───── Data for review
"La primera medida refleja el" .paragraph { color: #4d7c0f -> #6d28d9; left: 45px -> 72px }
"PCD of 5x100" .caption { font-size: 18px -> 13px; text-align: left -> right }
──────────
───── Data for review
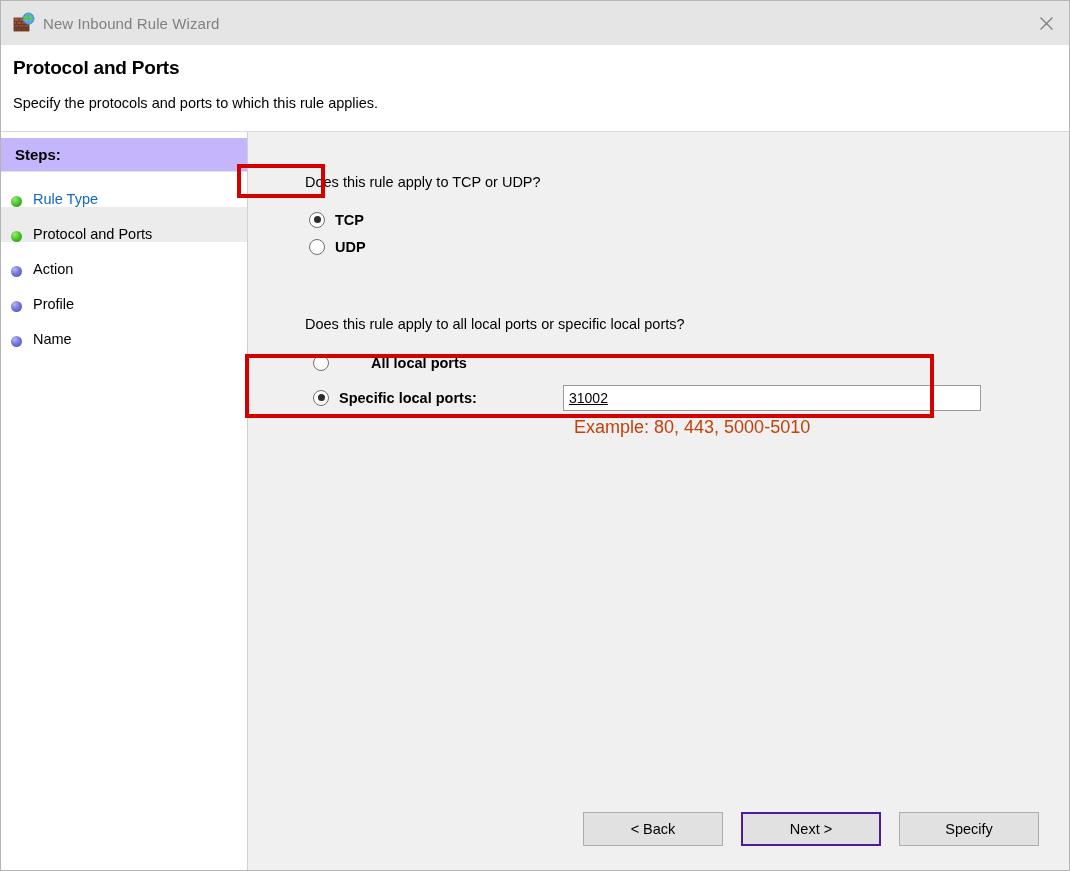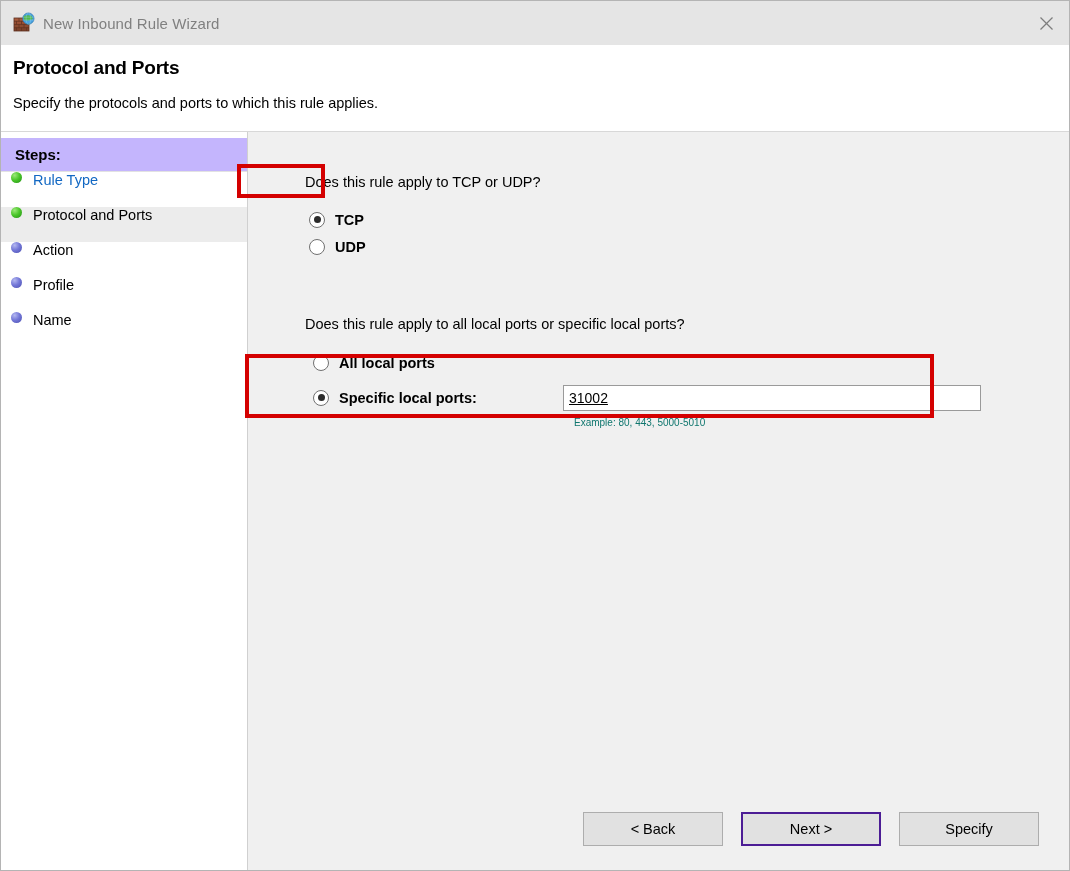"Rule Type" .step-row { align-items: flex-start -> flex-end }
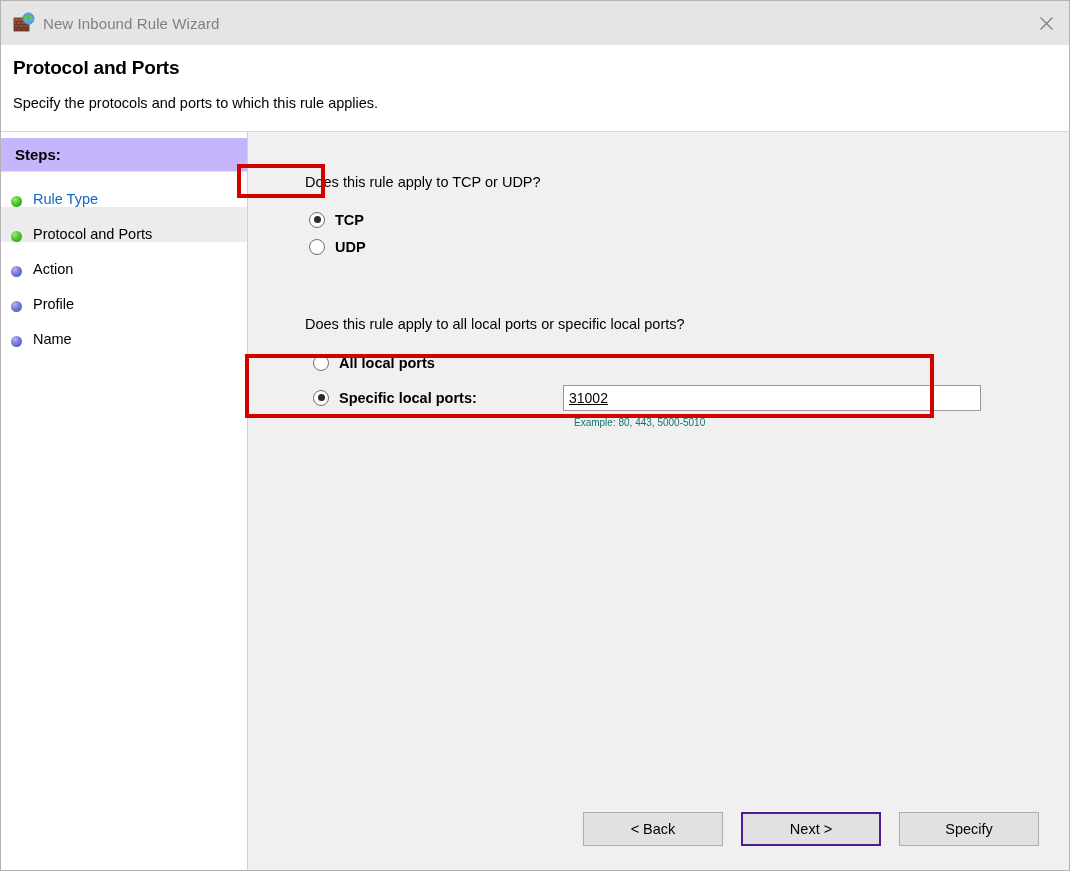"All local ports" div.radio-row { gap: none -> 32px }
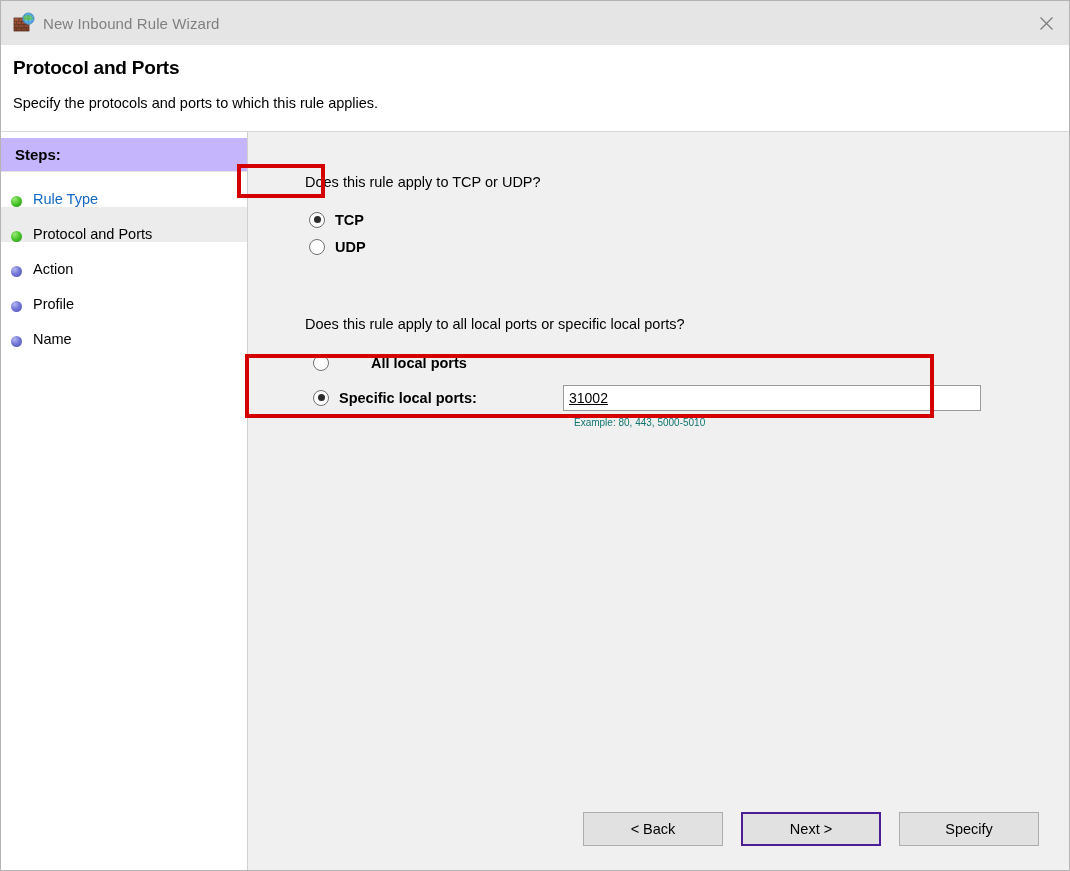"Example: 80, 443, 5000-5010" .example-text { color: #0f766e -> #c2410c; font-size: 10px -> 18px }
──────────
*Exercise objective:* Exactly the lines above from the one that contains "gap: none ->" down to the one that contains "color: #0f766e ->" are to be output, both ends kept and pictures omitted.

*Reply:*
"All local ports" div.radio-row { gap: none -> 32px }
"Example: 80, 443, 5000-5010" .example-text { color: #0f766e -> #c2410c; font-size: 10px -> 18px }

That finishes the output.